Finalmente, en la última etapa del trabajo, el auditor, apoyándose en la materialidad, evalúa la importancia de las incidencias que no han sido corregidas por la entidad y la afectación que éstas tienen sobre los estados financieros tomados en conjunto. Esta evaluación sobre las incidencias no corregidas será considerada por el auditor para decidir respecto al tipo de opinión que de acuerdo con la norma internacional deba expresar según los hallazgos obtenidos en la realización de su examen, partiendo del precepto de que los estados financieros de una entidad han sido preparados libres de desviaciones debidas a fraude o error material.

Determinación de la Materialidad

Al planificar la auditoría, se debe estimar la magnitud de los errores que se considerarán materiales. El auditor revisará la Materialidad (y en su caso el error tolerable) para los estados financieros durante el transcurso de toda la auditoría.

Como se mencionó al inicio, la determinación de la importancia relativa o materialidad implica la aplicación del juicio profesional del auditor. Por lo general se utiliza un porcentaje a un rubro de los estados financieros elegido, como punto de partida para determinar la materialidad. Como ejemplos de referencias que pueden ser adecuadas estan los siguientes: Utilidad antes de impuestos, ingresos ordinarios, margen bruto, gastos totales, patrimonio neto total o activo neto.

Tanto para determinar la base más adecuada para la Materialidad como para determinar el porcentaje a aplicar a dicha base implica el juicio del auditor. Existe una relación entre el porcentaje y la referencia elegida, de tal modo que un porcentaje aplicado a la utilidad antes de impuestos será generalmente mayor que un porcentaje aplicado a los ingresos ordinarios.

Por ejemplo, considerar el 5% de la utilidad antes de impuestos puede ser adecuado para una entidad con fines de lucro en un sector industrial, mientras que puede considerar el 1% de los ingresos ordinarios para una entidad sin fines de lucro.

Determinamos el Error Tolerable para reducir a un nivel adecuadamente bajo la probabilidad de que la suma de las incorrecciones no corregidas y no detectadas en determinados tipos de transacciones, saldos contables o información a revelar supere dicho Error Tolerable. Al igual que los dos puntos anteriores, la determinación del Error Tolerable implica el juicio profesional del auditor.
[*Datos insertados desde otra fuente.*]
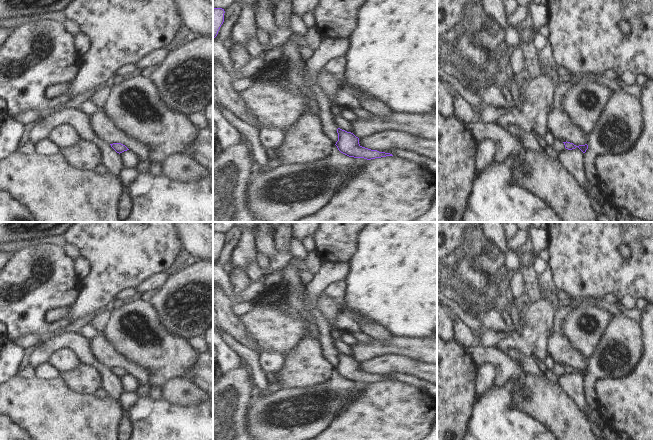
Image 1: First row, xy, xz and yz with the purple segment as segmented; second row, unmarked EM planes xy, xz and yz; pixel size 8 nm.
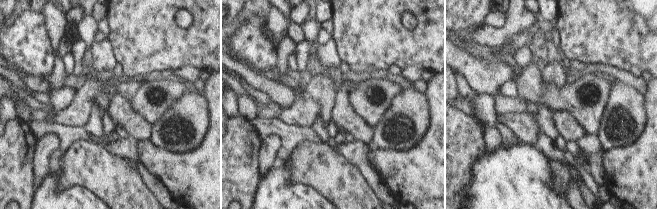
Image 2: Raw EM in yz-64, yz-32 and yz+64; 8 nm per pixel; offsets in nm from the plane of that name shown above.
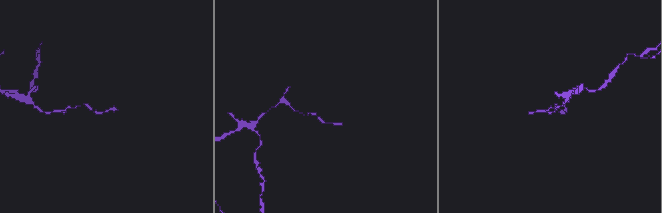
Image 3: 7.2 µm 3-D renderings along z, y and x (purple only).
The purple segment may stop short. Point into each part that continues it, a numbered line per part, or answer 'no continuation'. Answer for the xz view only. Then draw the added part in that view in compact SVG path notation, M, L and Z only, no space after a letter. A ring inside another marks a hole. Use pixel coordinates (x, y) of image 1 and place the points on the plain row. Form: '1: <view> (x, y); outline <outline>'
no continuation

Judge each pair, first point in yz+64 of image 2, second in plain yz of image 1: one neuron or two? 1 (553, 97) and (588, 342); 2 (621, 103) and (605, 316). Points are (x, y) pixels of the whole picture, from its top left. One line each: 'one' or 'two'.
1: one
2: two

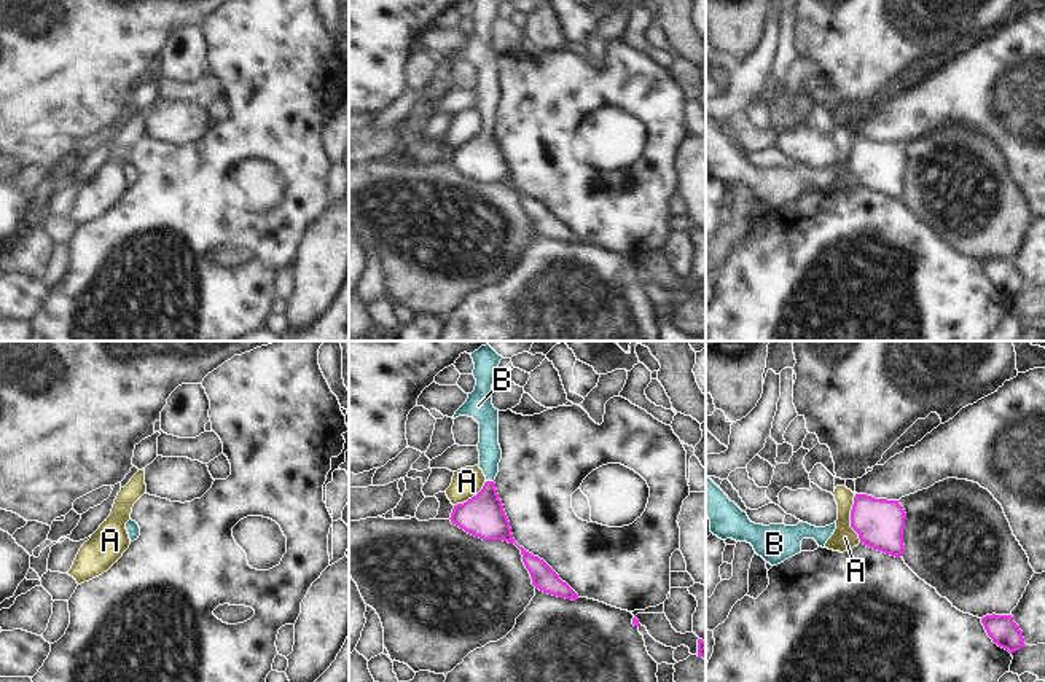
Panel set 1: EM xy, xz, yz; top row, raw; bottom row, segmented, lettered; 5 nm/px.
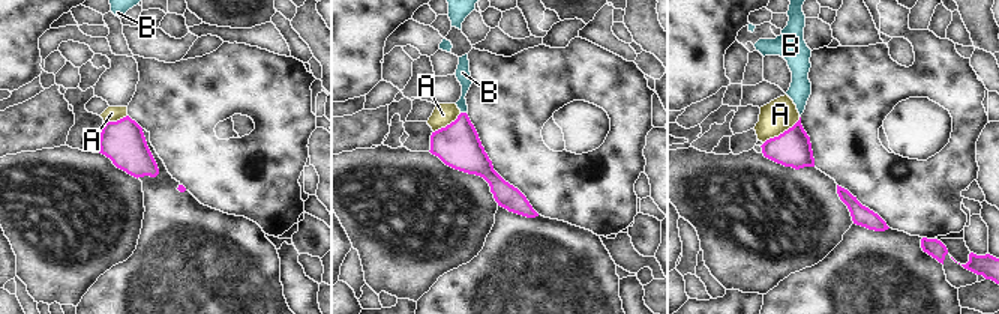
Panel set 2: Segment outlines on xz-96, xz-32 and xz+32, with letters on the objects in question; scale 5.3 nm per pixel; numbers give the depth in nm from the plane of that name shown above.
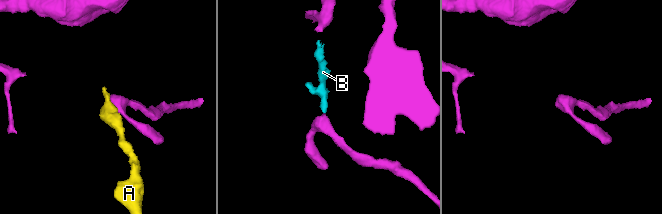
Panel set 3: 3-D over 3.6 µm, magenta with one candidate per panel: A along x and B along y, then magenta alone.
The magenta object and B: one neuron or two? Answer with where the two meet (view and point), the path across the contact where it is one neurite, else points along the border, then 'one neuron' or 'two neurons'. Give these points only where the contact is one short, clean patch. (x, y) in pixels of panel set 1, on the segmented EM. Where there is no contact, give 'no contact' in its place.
meets magenta in xz at (489, 482); runs through xz (483, 515), (489, 482), (489, 450); one neuron

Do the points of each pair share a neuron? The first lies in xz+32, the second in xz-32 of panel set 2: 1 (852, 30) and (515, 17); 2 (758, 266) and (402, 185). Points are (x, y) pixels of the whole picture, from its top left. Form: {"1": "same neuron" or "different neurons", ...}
{"1": "same neuron", "2": "same neuron"}

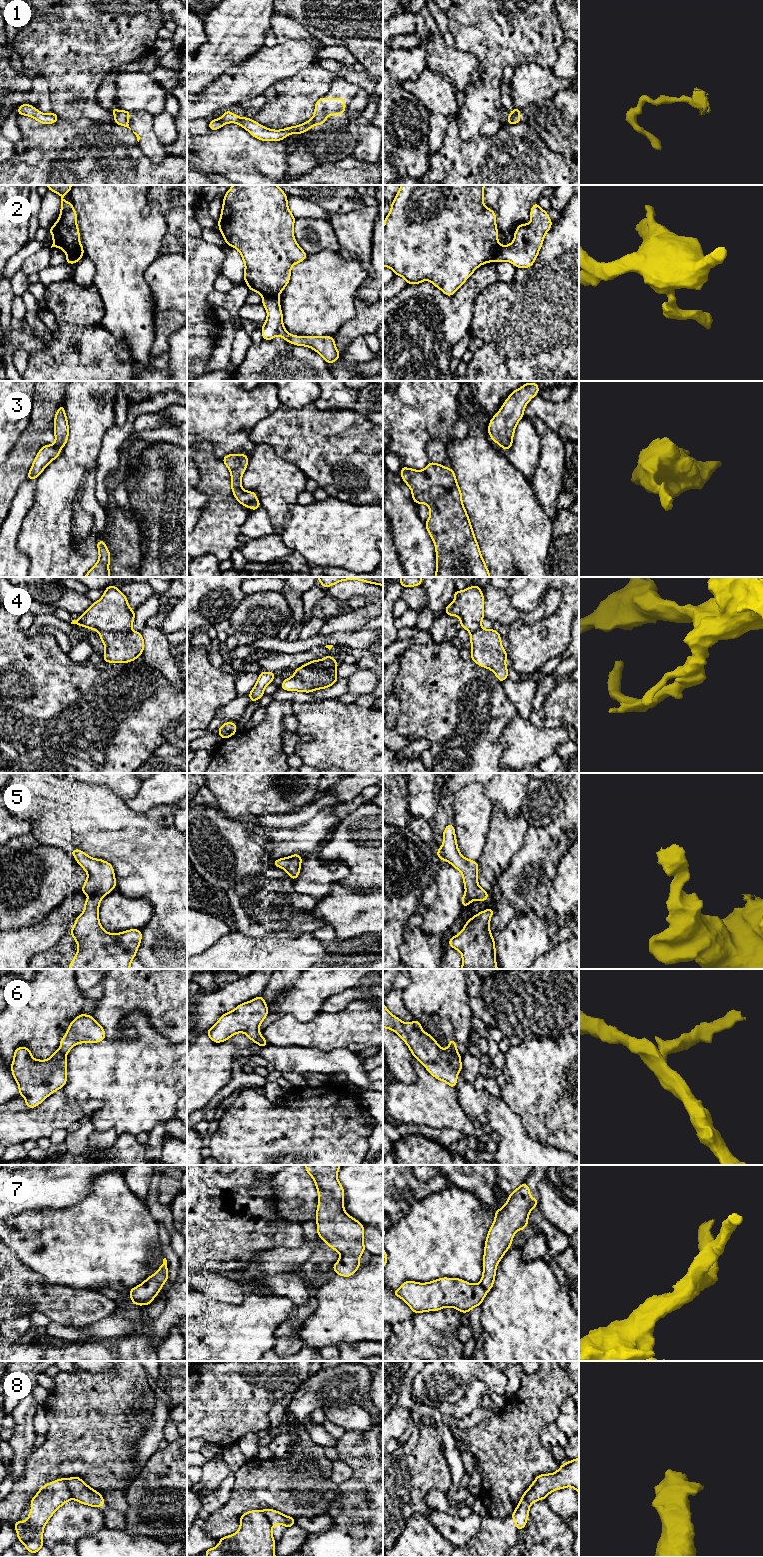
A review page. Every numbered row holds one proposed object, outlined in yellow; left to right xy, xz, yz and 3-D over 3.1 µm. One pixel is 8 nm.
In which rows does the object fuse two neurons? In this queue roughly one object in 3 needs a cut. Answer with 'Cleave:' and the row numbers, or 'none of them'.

El auditor puede determinar un importe por debajo del cual las incorrecciones son “claramente insignificantes” y no es necesario acumularlas porque el auditor espera que su acumulación claramente no tendrá un efecto material sobre los estados financieros. “Claramente insignificante” se refiere a que dichas diferencias no tendrán consecuencias, tanto si se consideran individualmente como de forma agregada, cualquiera que sea el criterio de magnitud, naturaleza o circunstancias por el que se juzguen.